Decision 2: Do I have an exercise goal that’s specific, measurable, and realistic?
Having a goal, such as exercising seven times a week, is an important motivating factor, but to be effective, your goals also should be realistic.
“You want to set a goal that’s going to produce a meaningful result for you,” says Dr. Bryant.
To-do tactic: Instead of saying you’ll exercise seven times a week, which may be hard to maintain, set a more realistic goal. That might be to exercise three times a week for the next four weeks (specific goal) to reduce your stress level (specific reason).
The goal also is measurable because you should feel less stressed after every exercise session and over time.
Monitoring your program
Decision 3: How will I track my progress?
“Anything you can do to give yourself positive feedback is beneficial,” says Dr. Bryant. That’s why wearing a pedometer, with the goal of taking 10,000 steps a day, for example, is so motivating.
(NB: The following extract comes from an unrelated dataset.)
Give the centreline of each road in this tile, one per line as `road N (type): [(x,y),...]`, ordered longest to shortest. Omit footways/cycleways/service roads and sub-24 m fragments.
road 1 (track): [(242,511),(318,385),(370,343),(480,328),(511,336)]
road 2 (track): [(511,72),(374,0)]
When you’re at 6,200 steps, you want to make it to 10,000 steps, or at least take more steps than you did the day before.
To-do tactic: Keep an exercise journal to note what you do each day. Also, find an exercise partner—someone who wants to become more active—so you can cheer each other on.
Have a backup plan
Decision 4: What’s my Plan B?
To reach your goals, it’s important to have a backup plan.
To-do tactic: When Plan A fails, look for opportunities during your daily routine to sneak fitness in.
“Keep a pair of walking shoes with you, so you’re always prepared for a quick workout whenever you can squeeze it in,” says Dr. Bryant.
Where to start
Decision 5: What can I do to get back in shape?
Walking is the safest starting place. Once you’ve done that for a few weeks, consider branching out into fitness classes or recreational activities, such as golf or tennis.
To-do tactic: Experiment and seek out activities you enjoy.
“Forget about ‘no pain, no gain,’??” says Dr. Bryant. “If exercise isn’t fun, the odds are you won’t stick with it.”